I love English, don’t you? Apart from being so gorgeously malleable, it also claims the richest vocabulary of all the world’s languages. However, there are a few tiny but rather painful gaps in the English language, which – in our humbly multilingual household – my husband and I choose to plaster up with a few borrowed words.
dimmi –Italian for, literally, “tell me”, but used more broadly to mean something like “I’m listening”, “I’m all ears” or “You have my attention, my dear, reveal to me your heart’s innermost desires.” After your daughter bowls into your study calling out, “Mom! Guess what?” you swivel away from the computer, look her lovingly in the eye and say, “Dimmi.” I’ve never found anything that even remotely resembles this delicate expression of love and attentiveness. Somehow “What?” doesn’t quite measure up.
fussel – German for an indeterminate bit of fluff hanging on one’s person (one’s clothes, hair or navel) and requiring immediately removal.
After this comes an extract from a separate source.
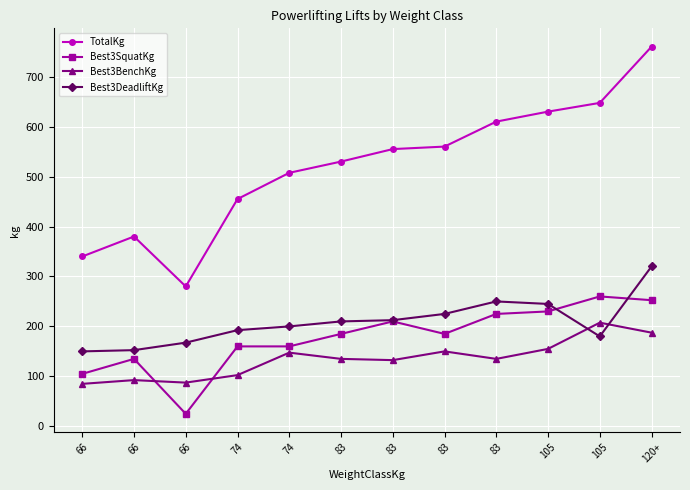

How many lines are shown in the chart?

4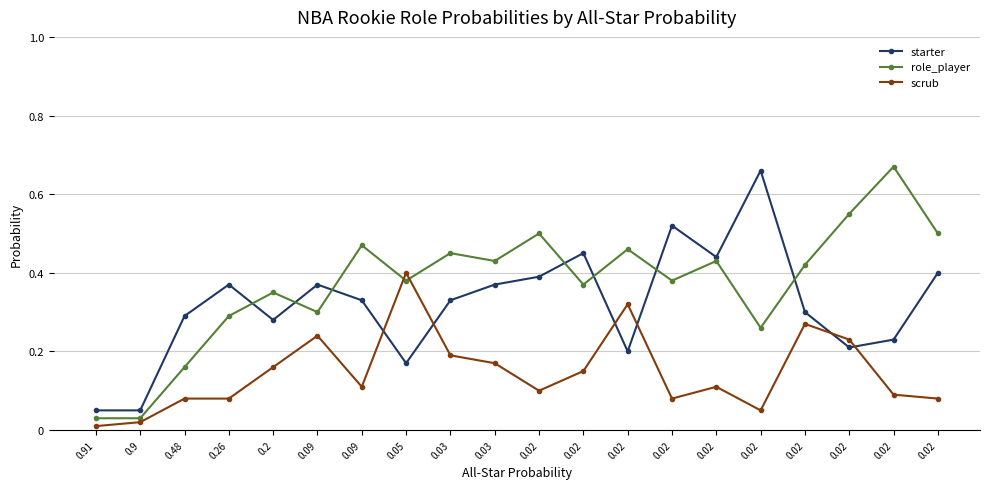

Count the number of data series in this chart.

3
A more comprehensive term than “fluff” itself, fussel can be, for example, a loose thread, a cat hair or even something organic like a burr. (And unlike fluff, fussel ceases to be such the very moment it is identified for what it really is.) The expression also differs from the Yiddish “schmutz” in that fussel is not inherently dirty; however, like with an unsightly schmutz, there is no peace for anyone in the room until it is safely removed and disposed of. Anthropologists speculate that fussel may have a significant social impact on human cultures: pointing out a person’s unnoticed fussel (“Ma’am, there’s a little something on your sleeve there…”) reinforces our sense of community and shared values.
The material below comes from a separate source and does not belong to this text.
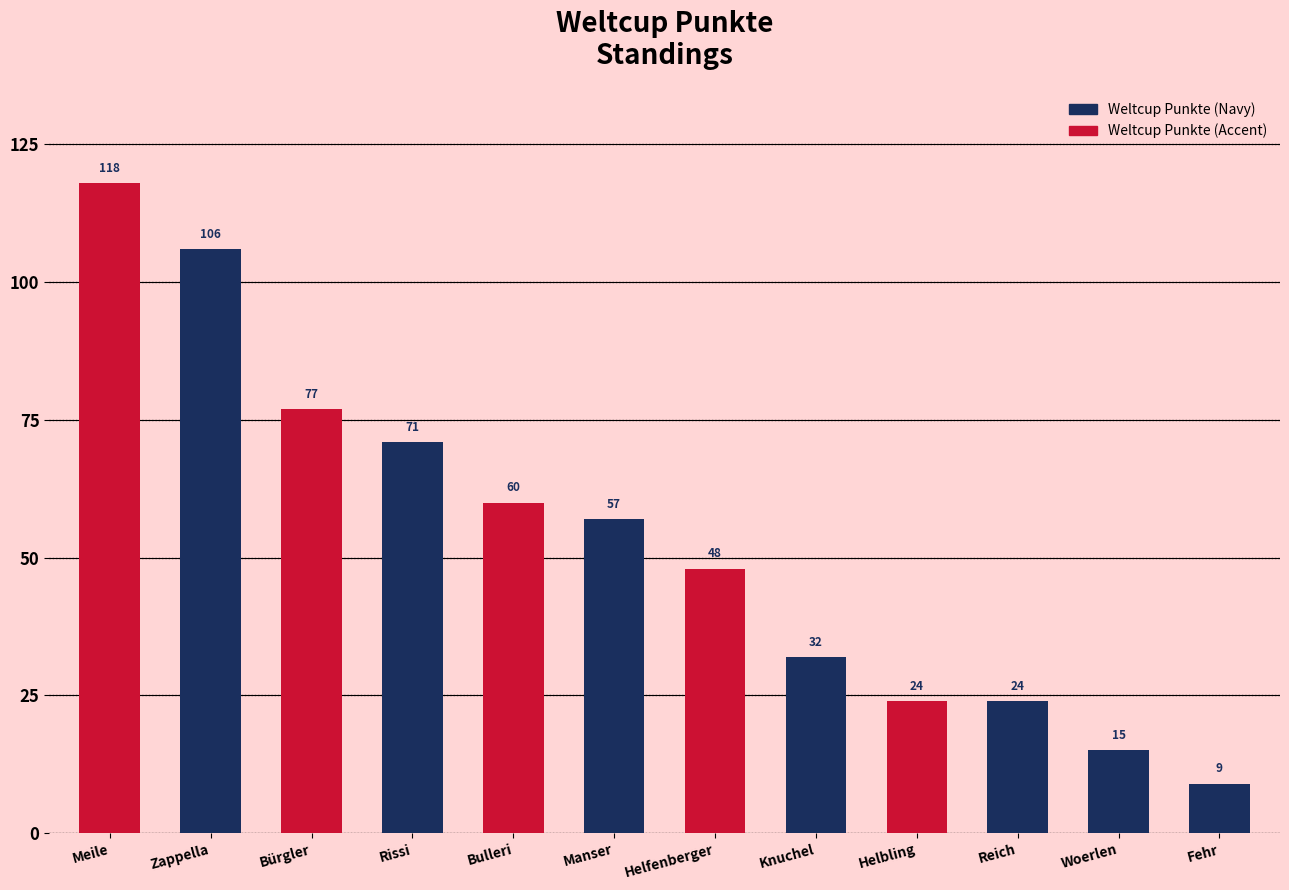

What is the sum of all values?

641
mollica – Italian for the inner part of the bread. Italian tables become littered with cotton-wool-like mollica as the preferred hard crusts get consumed throughout the meal. Sometimes during the conversation, these gummy wads will end up rolled and moulded into little magic wands or perfect miniature globes. Needless to say, afterwards these off-white works of art are only good for feeding to the pigeons or soaking up the excess olive oil from your lips with a ladylike pat (works better than extra-absorbent paper towels). However, I can see why the word mollica may be a superfluous term for those of us who live in the Crustless Commonwealth of White Wonderbread, where bread is mollica.
scarpetta – Italian for the bread you use to clean your plate of its remaining sauce or juices. (Needless to say, the only part of the bread used for the scarpetta is the crust: eating the mollica as well would be far too fattening.) Performing the scarpetta is a compliment to Zia Mena that you loved her bolognese sauce too much to let a single drop go to waste. Not doing so is either a chilly insult or a clear sign that you are suffering from anorexia and will therefore need a double serving of sausages for your secondo.
whanau – Maori for extended family (note: the ‘wh’ is pronounced like an ‘f’). Don’t you feel that there’s something profoundly inadequate about starting a group email with “Dear family and friends”? Putting “family” first demeans some of our deepest and most fulfilling friendships. Furthermore, the word “friend” itself is used far too loosely these days, so that even the mechanic who cuts you a good deal on tires is “a friend of mine”. Whanau puts the dignity back in friendship by not distinguishing between family and close friends at all. In conversation with non-New Zealanders, however, I avoid using the term whanau for fear of being misunderstood. (“I thought you guys were best friends. What do you mean she’s your friend for now?”) Instead I revert to my pre-NZ term “my people”, despite the risk of being mistaken for a homeless Kurd.
earworm – the literal English translation of the German Ohrwurm, a piece of a song that gets stuck in your head and tortuously replays itself like a broken record. Studies have shown that people who suffer most from earworms are those prone to nervous tics and obsessive thoughts. Hence, earworms are so very very rare for me. If at the moment I’m singing the Oompa-Loompa song from Willy Wonka and the Chocolate Factory, it’s only because I really really like it. Oompa, Loompa, doom-pa-dee-da / If you’re not greedy, you will go far / You will live in happiness too / Like the Oompa Loompa doom-pa-dee do.
scugnizzo – Neapolitan for dirty, smart street kid, Napoli-style. This term may be used affectionately to describe your own kid on the days when he makes a getaway from you on your local beach only to strut back towards you a panicked minute later, prancing butt naked down a sidewalk lined with picnicking families, sporting a pigeon feather in his hair and a brushstroke of chocolate ice cream across his cheek. On closer inspection, you can see he has black (dog?) fur in one fist and a beer bottle cap in the other; his belly has three new mosquito bites and both knees are freshly grated. You look down at his blackened feet and scold him with relief, “You scugnizzo you!” Then, with a beguiling smile, he proceeds to pee on your foot. I assure you this has never happened to me.